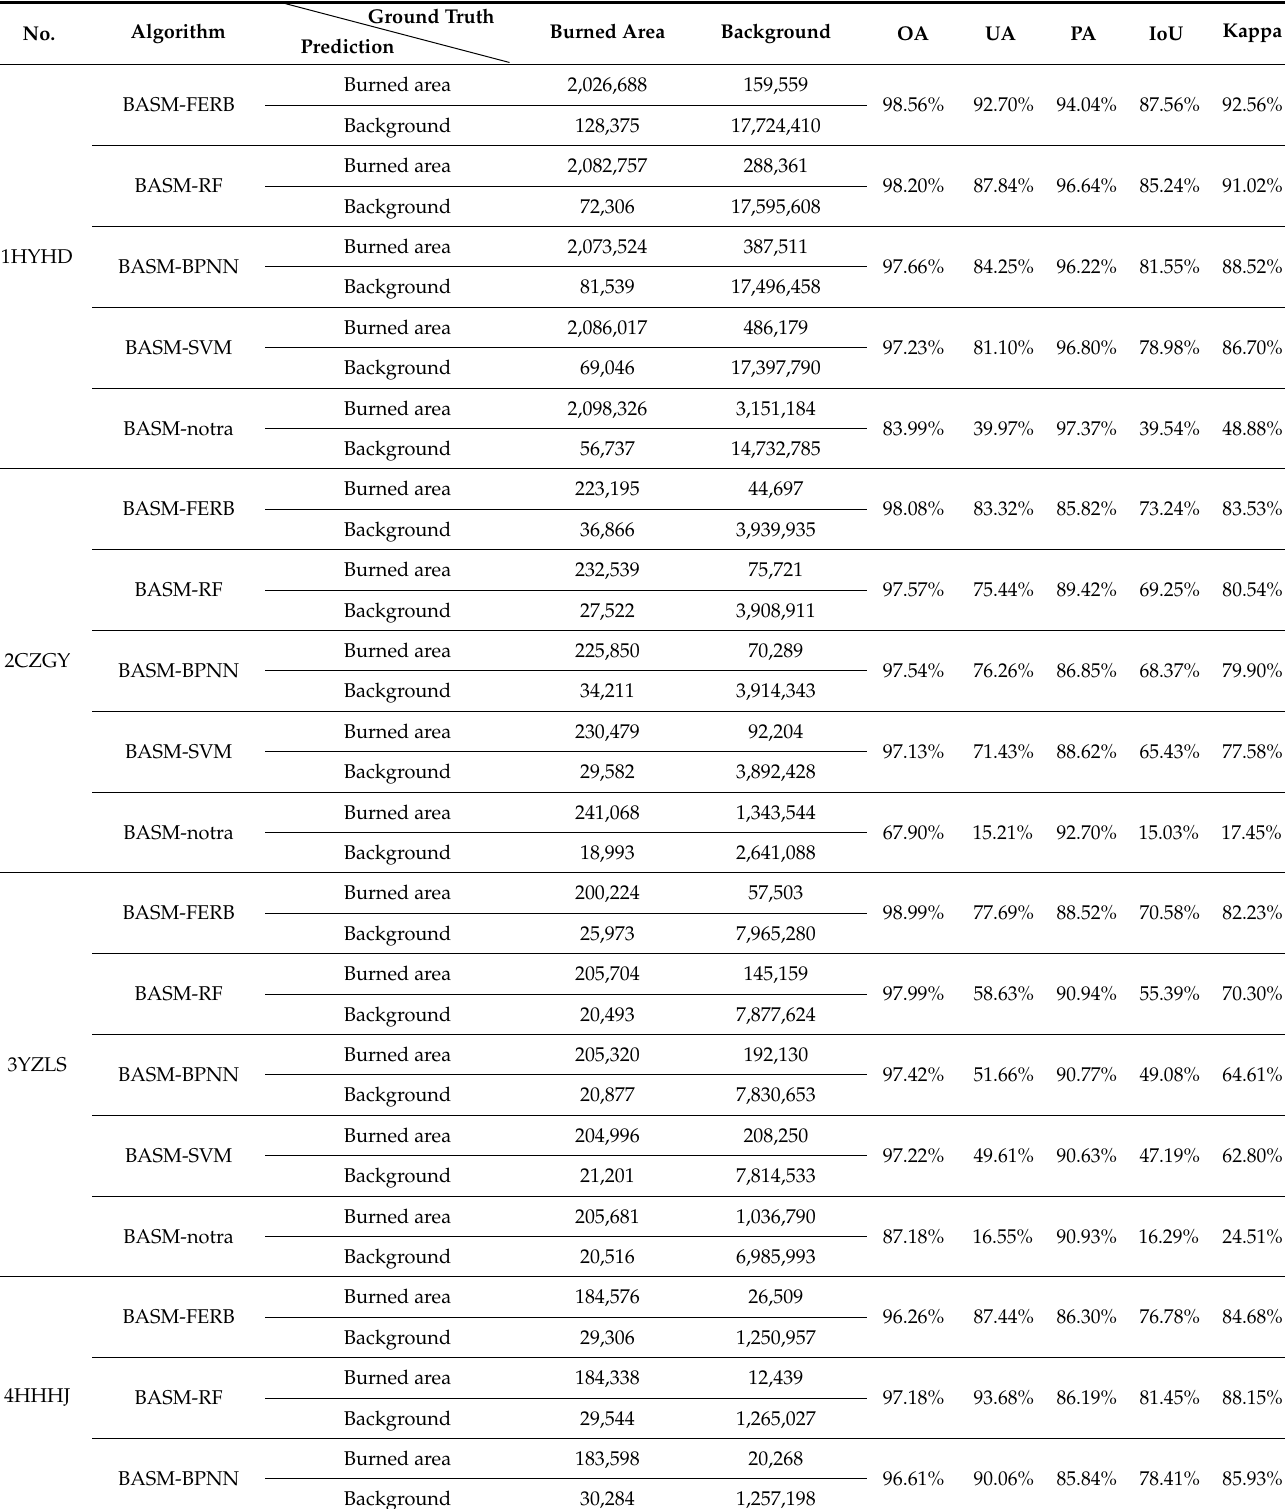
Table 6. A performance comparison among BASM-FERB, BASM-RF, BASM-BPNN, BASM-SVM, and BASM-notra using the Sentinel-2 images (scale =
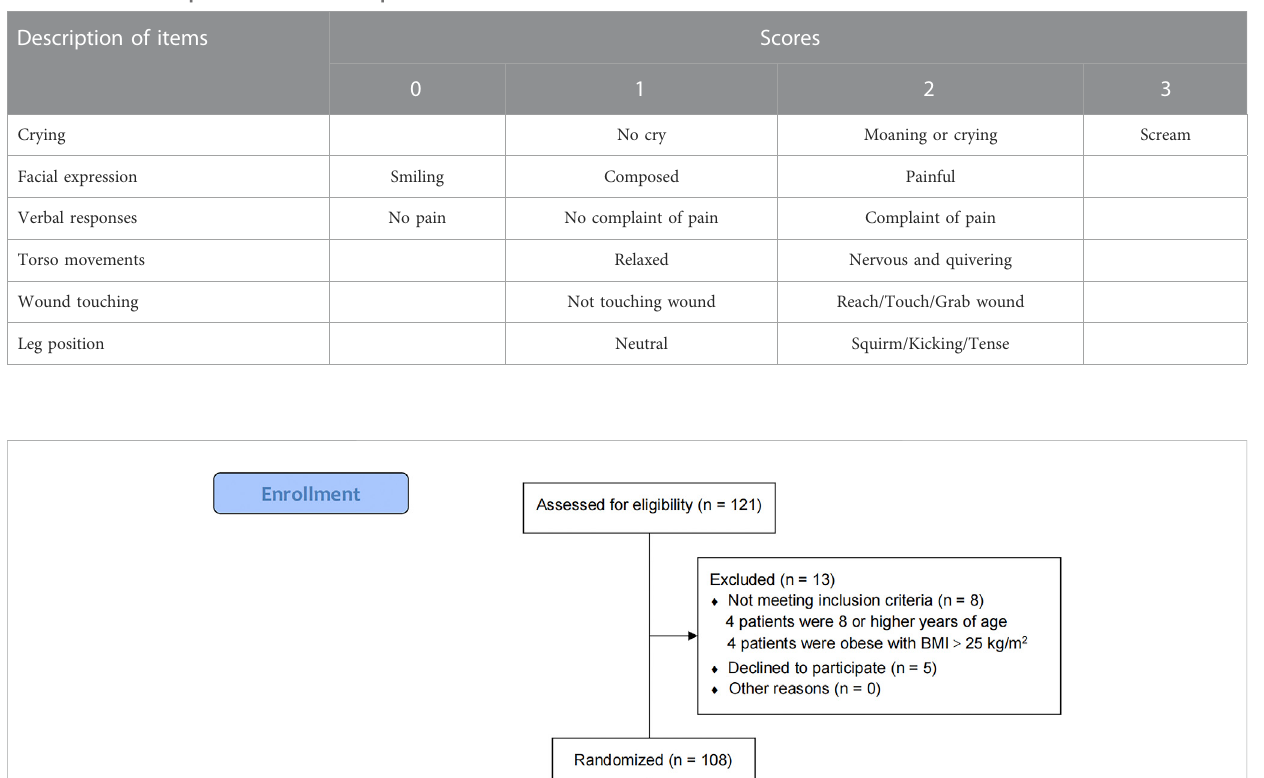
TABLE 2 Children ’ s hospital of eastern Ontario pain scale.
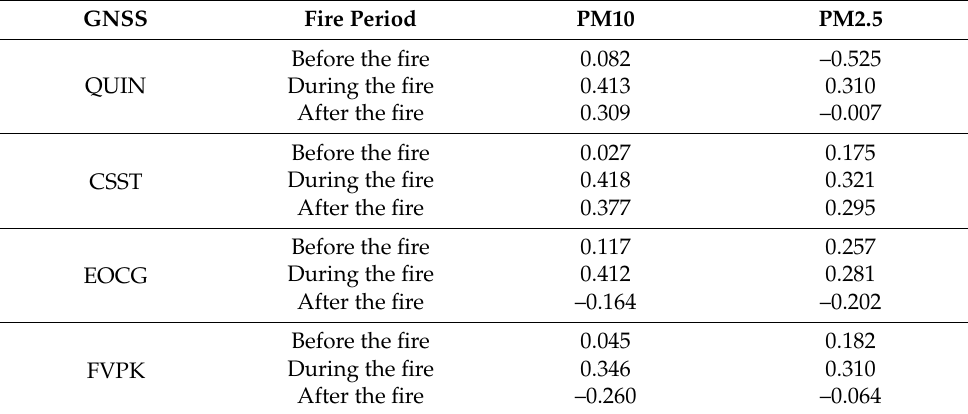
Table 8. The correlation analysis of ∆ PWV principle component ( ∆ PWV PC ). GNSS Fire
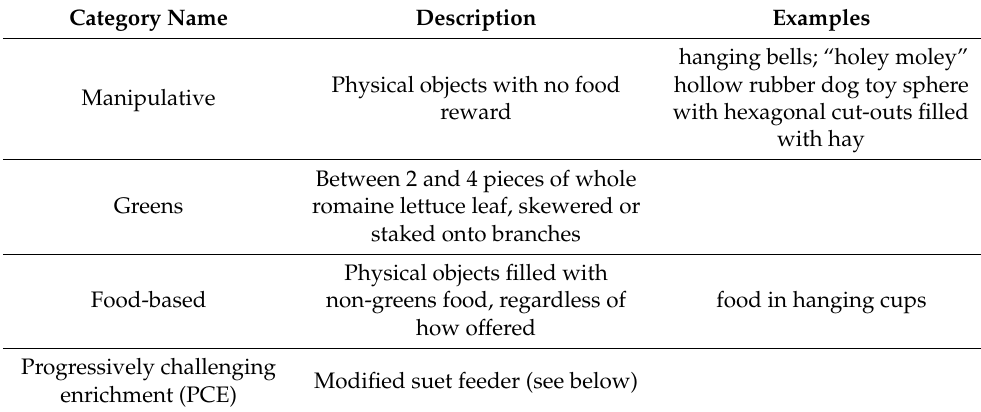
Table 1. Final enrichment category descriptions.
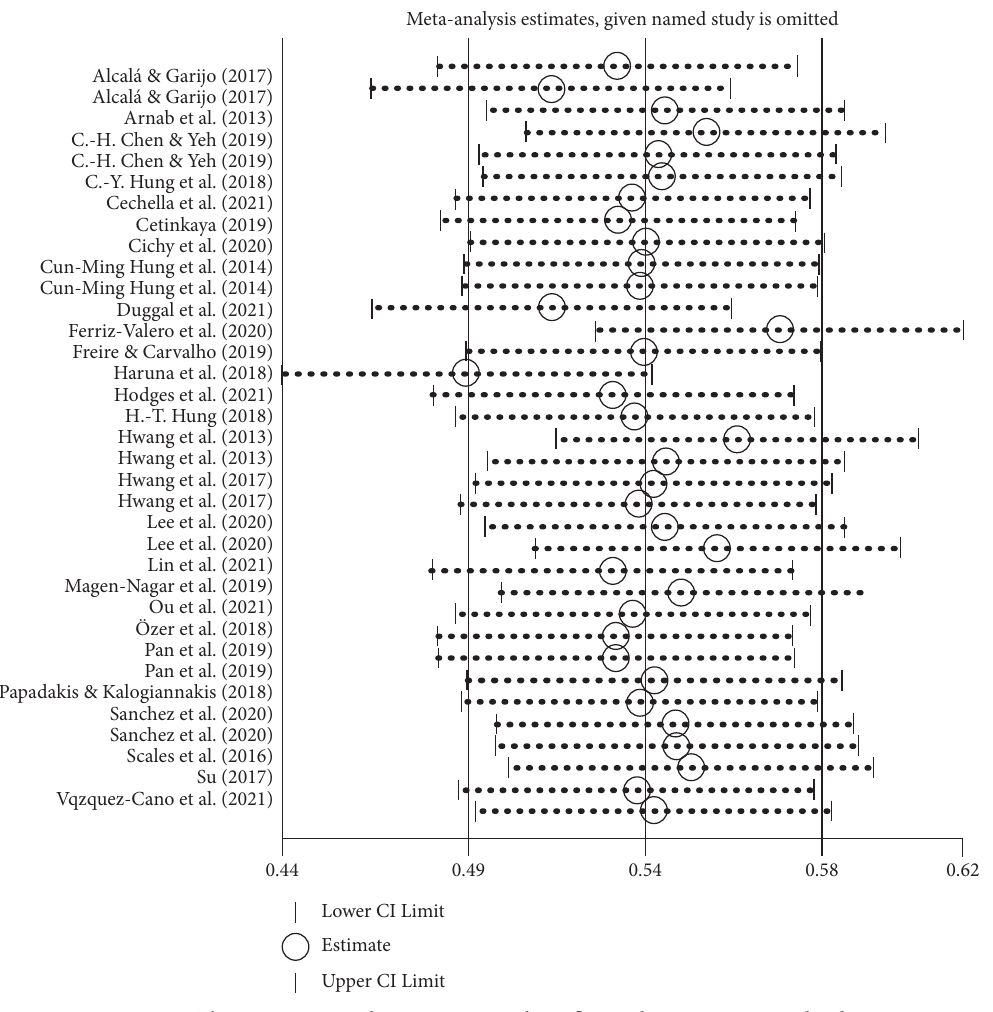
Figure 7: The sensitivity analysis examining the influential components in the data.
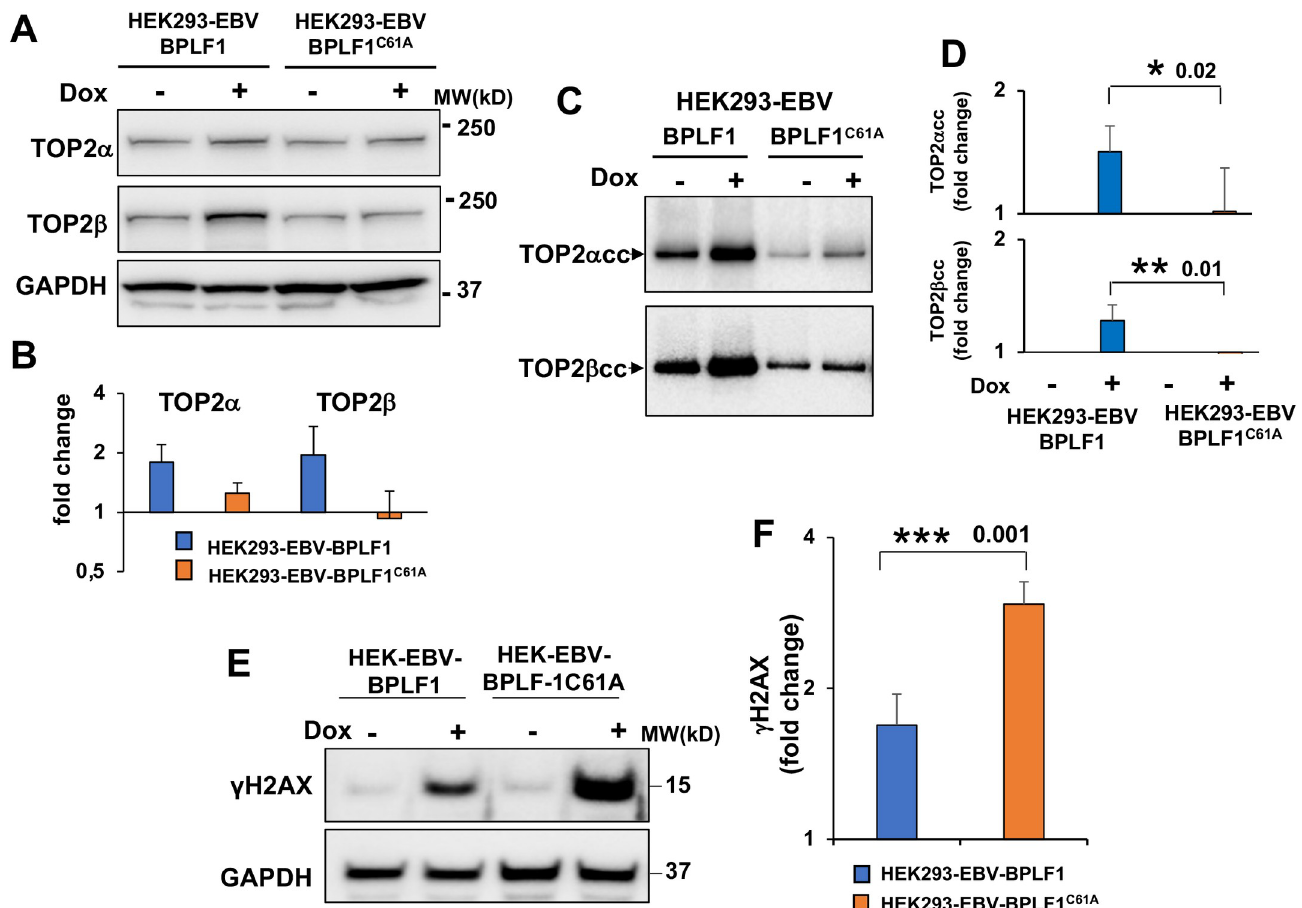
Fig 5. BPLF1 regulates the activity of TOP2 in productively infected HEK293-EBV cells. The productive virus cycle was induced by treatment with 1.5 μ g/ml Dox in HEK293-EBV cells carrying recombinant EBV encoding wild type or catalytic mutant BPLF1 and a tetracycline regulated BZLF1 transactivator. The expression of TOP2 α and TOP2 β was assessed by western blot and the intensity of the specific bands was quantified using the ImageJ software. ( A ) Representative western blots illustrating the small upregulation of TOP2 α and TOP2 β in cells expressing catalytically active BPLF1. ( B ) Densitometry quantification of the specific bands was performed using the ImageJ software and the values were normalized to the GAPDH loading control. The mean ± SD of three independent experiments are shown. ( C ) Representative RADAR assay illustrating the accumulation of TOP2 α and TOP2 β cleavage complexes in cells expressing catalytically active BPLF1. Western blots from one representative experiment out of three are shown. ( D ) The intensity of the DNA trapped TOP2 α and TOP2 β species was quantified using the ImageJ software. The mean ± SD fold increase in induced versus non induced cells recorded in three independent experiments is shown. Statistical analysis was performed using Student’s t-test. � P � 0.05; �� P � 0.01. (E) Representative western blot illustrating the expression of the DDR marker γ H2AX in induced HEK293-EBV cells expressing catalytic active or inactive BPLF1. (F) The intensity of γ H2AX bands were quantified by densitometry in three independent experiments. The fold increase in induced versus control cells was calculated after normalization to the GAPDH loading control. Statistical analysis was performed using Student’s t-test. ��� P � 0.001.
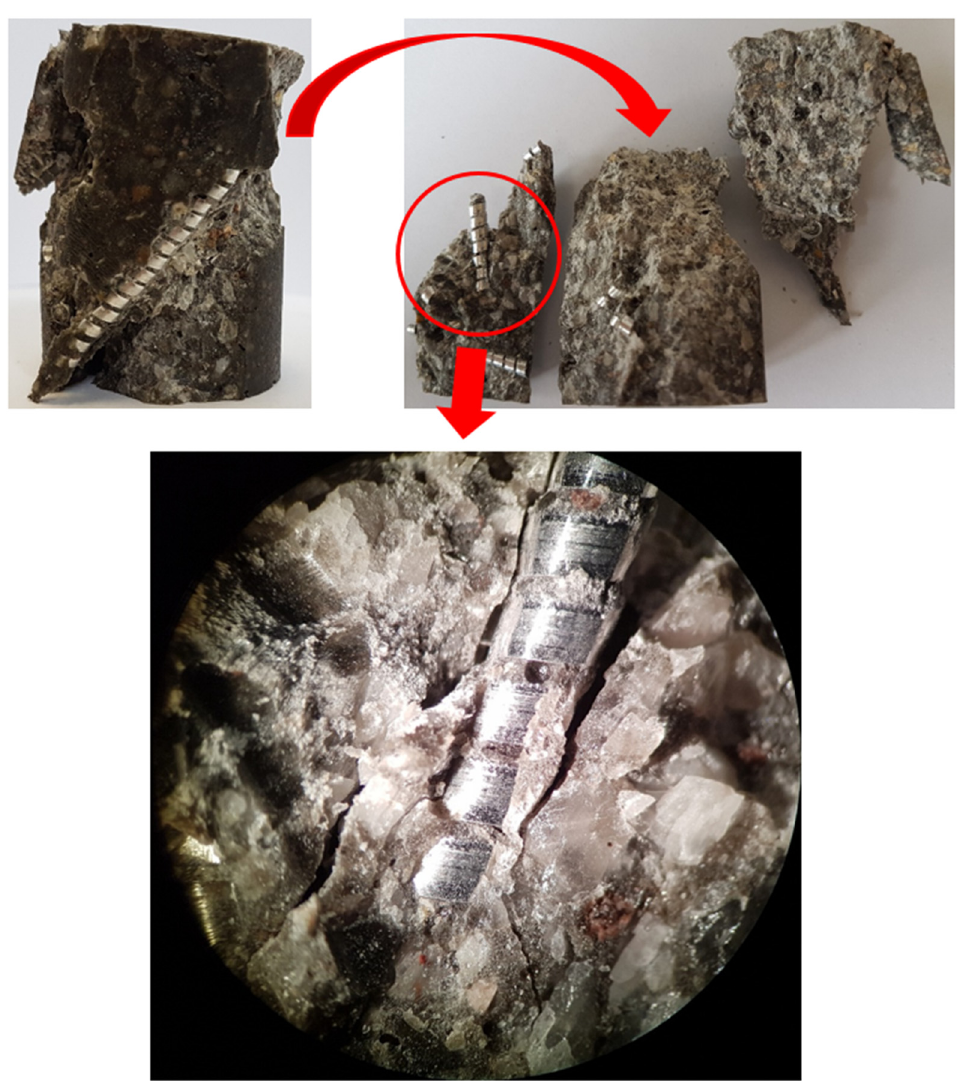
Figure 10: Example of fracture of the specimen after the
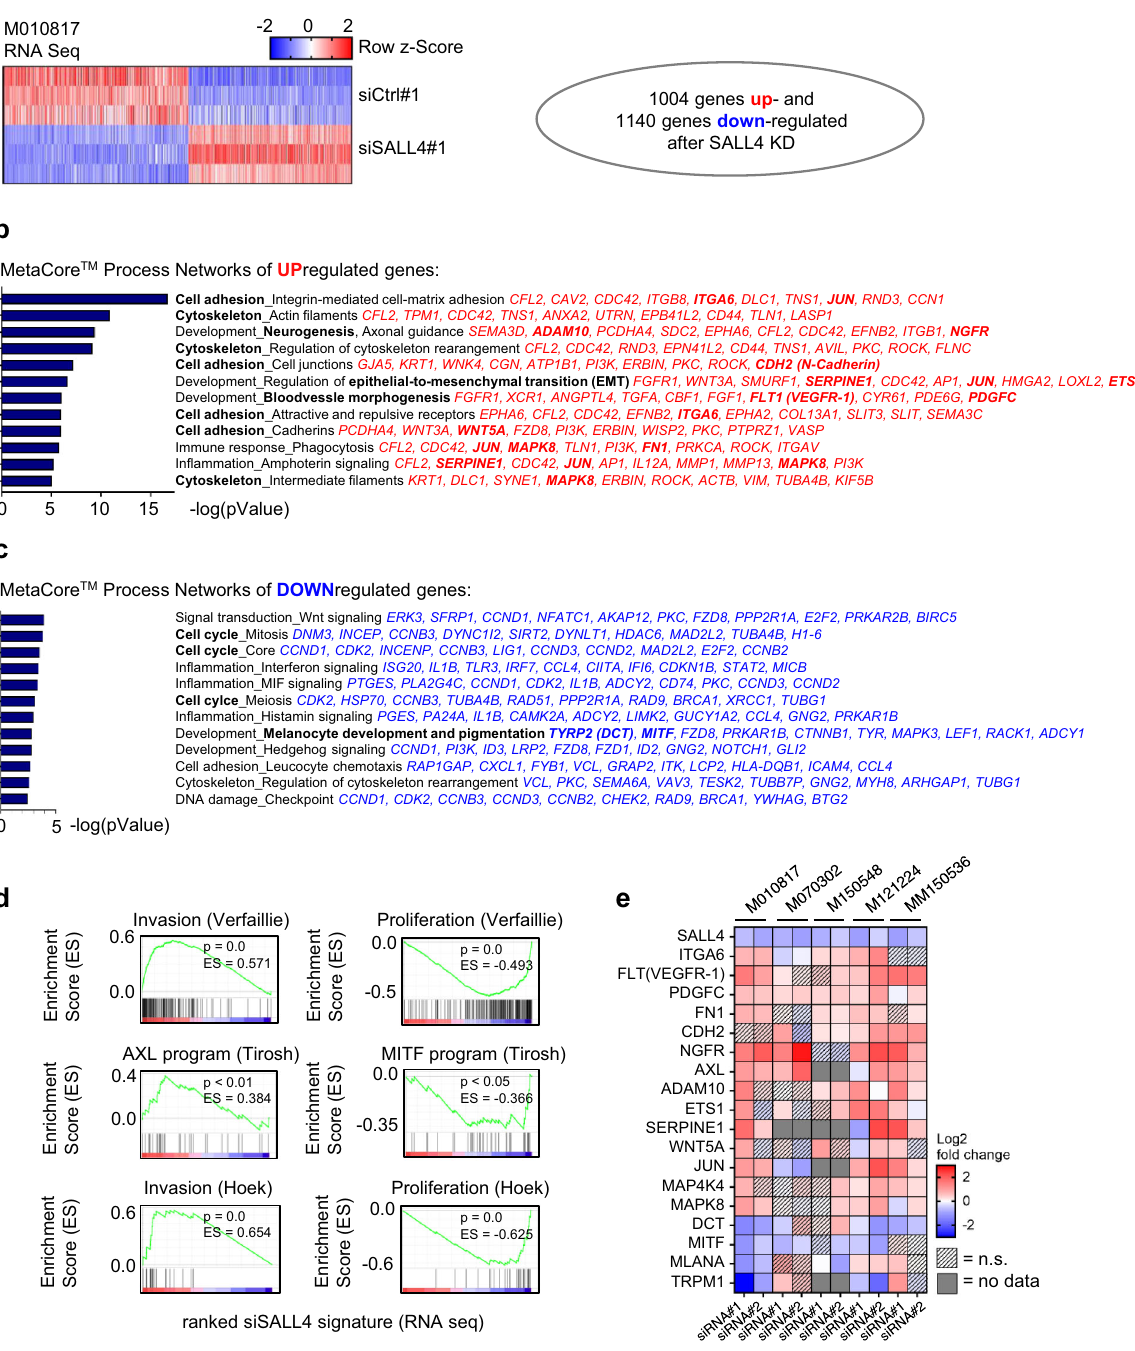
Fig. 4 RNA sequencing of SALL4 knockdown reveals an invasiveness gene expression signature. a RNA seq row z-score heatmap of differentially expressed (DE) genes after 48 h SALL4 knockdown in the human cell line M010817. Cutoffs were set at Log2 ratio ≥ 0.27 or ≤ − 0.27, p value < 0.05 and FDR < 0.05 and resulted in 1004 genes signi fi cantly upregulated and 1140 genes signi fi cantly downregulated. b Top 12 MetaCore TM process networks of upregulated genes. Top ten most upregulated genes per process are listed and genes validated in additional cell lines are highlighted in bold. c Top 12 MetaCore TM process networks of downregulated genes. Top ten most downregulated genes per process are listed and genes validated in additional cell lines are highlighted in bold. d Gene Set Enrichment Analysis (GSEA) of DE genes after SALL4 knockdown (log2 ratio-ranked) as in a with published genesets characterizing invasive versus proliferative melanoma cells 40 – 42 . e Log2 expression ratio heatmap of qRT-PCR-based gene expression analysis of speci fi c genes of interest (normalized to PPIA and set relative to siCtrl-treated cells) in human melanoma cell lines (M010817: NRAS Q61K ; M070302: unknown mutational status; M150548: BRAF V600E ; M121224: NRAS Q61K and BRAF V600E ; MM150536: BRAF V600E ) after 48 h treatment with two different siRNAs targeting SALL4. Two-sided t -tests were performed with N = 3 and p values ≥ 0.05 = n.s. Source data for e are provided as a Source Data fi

---*---

• Aim of the exercise: Only these lines belong in the answer: the first line of the listing above through the line holding "Table 1. Final", printed exactly and without pictures.

• Exercise answer:
Table 6. A performance comparison among BASM-FERB, BASM-RF, BASM-BPNN, BASM-SVM, and BASM-notra using the Sentinel-2 images (scale =
TABLE 2 Children ’ s hospital of eastern Ontario pain scale.
Table 8. The correlation analysis of ∆ PWV principle component ( ∆ PWV PC ). GNSS Fire
Table 1. Final enrichment category descriptions.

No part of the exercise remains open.